* [READING TEXT]:
######

Owners of SP 69312 v Allianz Aust Insurance [2012] NSWSC 1244
Zhang v Canterbury City Council [2001] NSWCA 16751 NSWLR 589
Category: Principal judgment
Parties: Trinvass Pty Ltd (ACN 074094063) (First Applicant)
Judgment (10 paragraphs)
[1]
Introduction
Mr Hemmings tendered a folder of public submissions that had been received by the Council concerning plans that had been displayed earlier. Subsequently, public submissions that had been made in response to the re-exhibited Revision G Plans were also provided and added to this folder. The folder became Exhibit 2.
I note that, amongst the documents added as responses to the renotification, there is one submission in support. Given the outcome, overall, of the proceedings, it is unnecessary to deal with that submission further.
[2]
Introduction
I have earlier set out the two significant residual concerns that were held by the Council. The first of them, the communal open space issue was, for the reasons earlier outlined, resolved in a constructive fashion by moving the communal open space to the north-eastern corner of Level 7 with the area that had previously been designated for this purpose on Level 4 becoming a new three-bedroom apartment.
I note, in passing, that the second three-bedroom apartment agreed to by the planners and urban designers as being a desirable contribution to the apartment mix of the building is to be located on the north-eastern corner of Level 3 immediately below.
The second of the Council's residual issues, concerning the appropriate approach to ensure that there is a 2.7m floor-to-ceiling height guaranteed for all the habitable rooms in all apartments within the development has been determined by me, for the reasons earlier set out, in favour of the approach advocated by the development proponents.
Setting aside those two issues, it is clear that with the agreed resolution between the various experts of the other design matters that had remained of concern to the Council in the Revision G Plans, the Council does not support any of the issues raised by the objectors as warranting any further alteration to the proposal let alone providing any basis for refusal of the development as finally will be approved.
[3]
Outcomes of objector concerns - general
The matters raised in the public submissions fell into the following groupings:
Acoustic impacts on 230 Elizabeth Street;
General amenity impacts on the locality during construction;
Incompatible bulk and scale - the proposal is an overdevelopment of the site;
Inconsistencies in the plans;
Loss of amenity to 37-51 Foster Street by overshadowing and overlooking of the internal courtyard and windows onto it;
Non-compliance with the DCP height control of five storeys;
Overshadowing of balconies and windows of other apartments in the vicinity;
Privacy impacts on existing apartments in the vicinity;
Reduction in property values;
The architectural design is incompatible with the area; traffic and parking impacts on the immediate local street network, including during construction;
The impact on views to the city skyline, Central Railway Station, Belmore Park and other aspects of the locality from existing residences; and
Views from the public domain to the heritage listed Edwards & Co building in Foster Street and the impact on the heritage value of this building.

######

* [TO DO]:
Quote the judgment word for word from "Judgment (10 paragraphs)" to "became Exhibit 2.". Rely on the judgment above and nothing else.

* [EXERCISE DATA]:
######

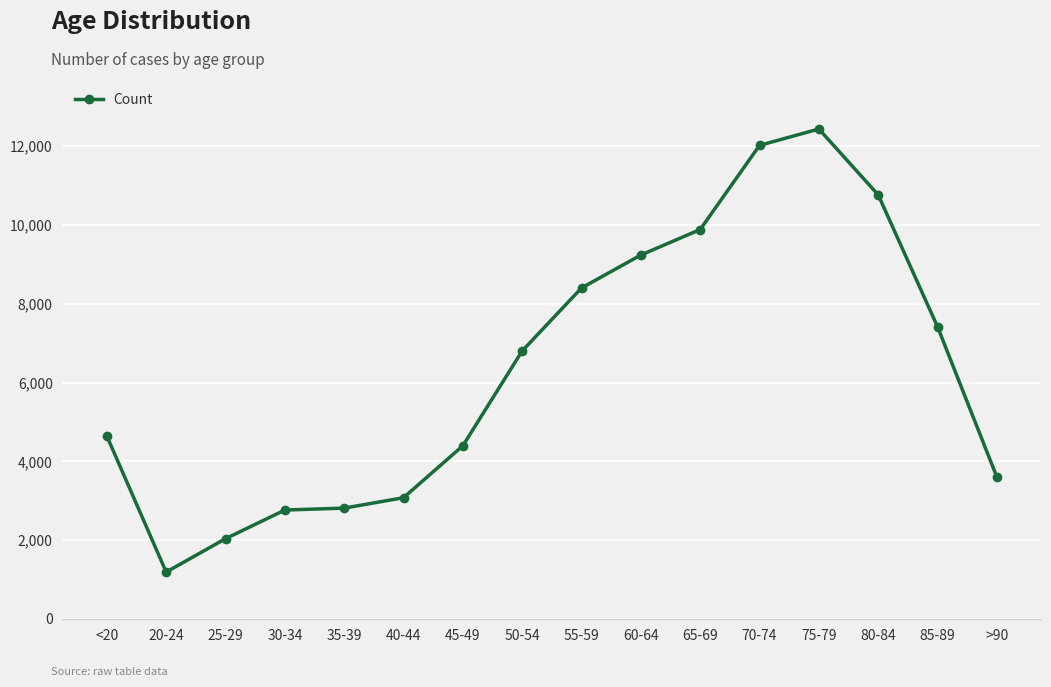

True or false: there are more than 2 points higher than both neighbors.

False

######

* [SOLUTION FOR THIS EXERCISE]:
Judgment (10 paragraphs)
[1]
Introduction
Mr Hemmings tendered a folder of public submissions that had been received by the Council concerning plans that had been displayed earlier. Subsequently, public submissions that had been made in response to the re-exhibited Revision G Plans were also provided and added to this folder. The folder became Exhibit 2.